» EXERCISE REQUIREMENTS
Look in the material below for the line with "G04 #@! TF.GenerationSoftware,Altium" and the line with "21,1,2.7000,0.5000,0,0,180.0*", then set down exactly those two lines and all lines between, nothing more.

START DATA SHOWN

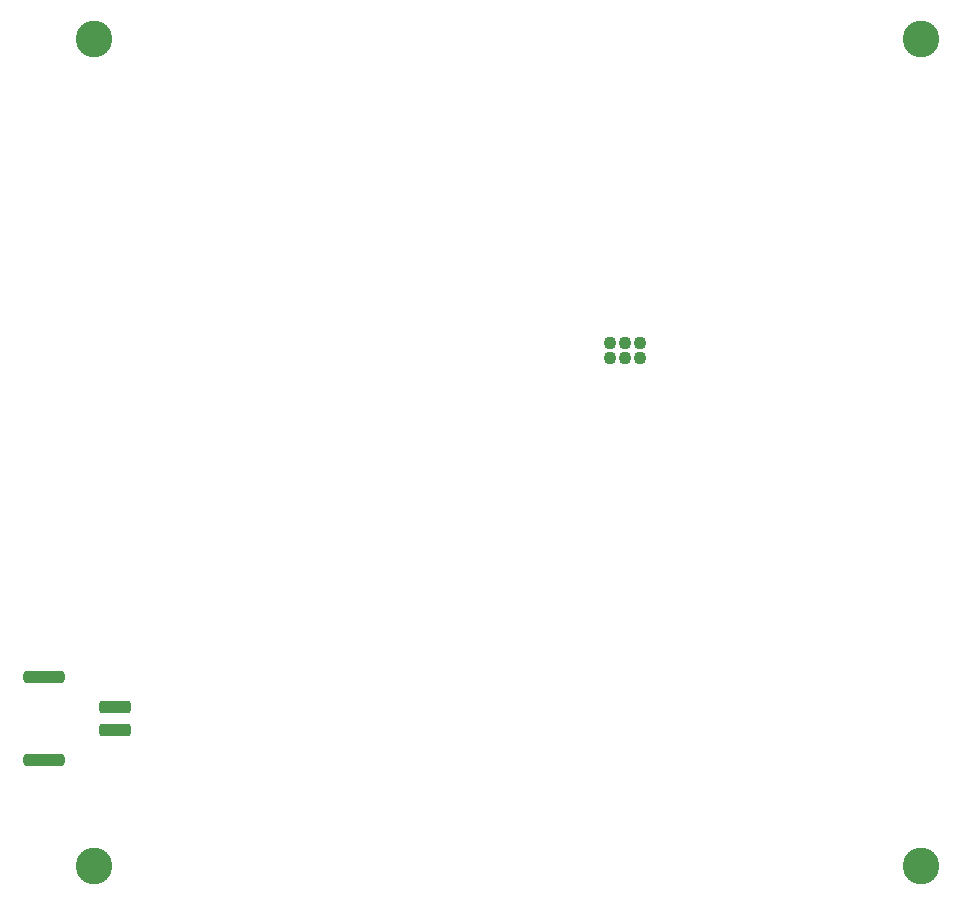
<source format=gbs>
G04*
G04 #@! TF.GenerationSoftware,Altium Limited,Altium Designer,24.1.2 (44)*
G04*
G04 Layer_Color=16776960*
%FSLAX44Y44*%
%MOMM*%
G71*
G04*
G04 #@! TF.SameCoordinates,FE26E67B-5050-4272-8A49-2CD2017C274B*
G04*
G04*
G04 #@! TF.FilePolarity,Negative*
G04*
G01*
G75*
%ADD14C,1.1000*%
%ADD31C,3.1000*%
G04:AMPARAMS|DCode=59|XSize=2.7mm|YSize=1.1mm|CornerRadius=0.3mm|HoleSize=0mm|Usage=FLASHONLY|Rotation=180.000|XOffset=0mm|YOffset=0mm|HoleType=Round|Shape=RoundedRectangle|*
%AMROUNDEDRECTD59*
21,1,2.7000,0.5000,0,0,180.0*
21,1,2.1000,1.1000,0,0,180.0*
1,1,0.6000,-1.0500,0.2500*
1,1,0.6000,1.0500,0.2500*
1,1,0.6000,1.0500,-0.2500*
1,1,0.6000,-1.0500,-0.2500*
%
%ADD59ROUNDEDRECTD59*%
G04:AMPARAMS|DCode=60|XSize=3.5mm|YSize=1mm|CornerRadius=0.275mm|HoleSize=0mm|Usage=FLASHONLY|Rotation=180.000|XOffset=0mm|YOffset=0mm|HoleType=Round|Shape=RoundedRectangle|*
%AMROUNDEDRECTD60*
21,1,3.5000,0.4500,0,0,180.0*
21,1,2.9500,1.0000,0,0,180.0*
1,1,0.5500,-1.4750,0.2250*
1,1,0.5500,1.4750,0.2250*
1,1,0.5500,1.4750,-0.2250*
1,1,0.5500,-1.4750,-0.2250*
%
%ADD60ROUNDEDRECTD60*%
D14*
X600000Y580000D02*
D03*
X587300D02*
D03*
X600000Y592700D02*
D03*
X587300D02*
D03*
X612700D02*
D03*
Y580000D02*
D03*
D31*
X150000Y850000D02*
D03*
X850000D02*
D03*
Y150000D02*
D03*
X150000D02*
D03*
D59*
X167500Y285000D02*
D03*
Y265000D02*
D03*
D60*
X107500Y310000D02*
D03*
Y240000D02*
D03*
M02*

</source>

END DATA SHOWN

» TASK OUTPUT
G04 #@! TF.GenerationSoftware,Altium Limited,Altium Designer,24.1.2 (44)*
G04*
G04 Layer_Color=16776960*
%FSLAX44Y44*%
%MOMM*%
G71*
G04*
G04 #@! TF.SameCoordinates,FE26E67B-5050-4272-8A49-2CD2017C274B*
G04*
G04*
G04 #@! TF.FilePolarity,Negative*
G04*
G01*
G75*
%ADD14C,1.1000*%
%ADD31C,3.1000*%
G04:AMPARAMS|DCode=59|XSize=2.7mm|YSize=1.1mm|CornerRadius=0.3mm|HoleSize=0mm|Usage=FLASHONLY|Rotation=180.000|XOffset=0mm|YOffset=0mm|HoleType=Round|Shape=RoundedRectangle|*
%AMROUNDEDRECTD59*
21,1,2.7000,0.5000,0,0,180.0*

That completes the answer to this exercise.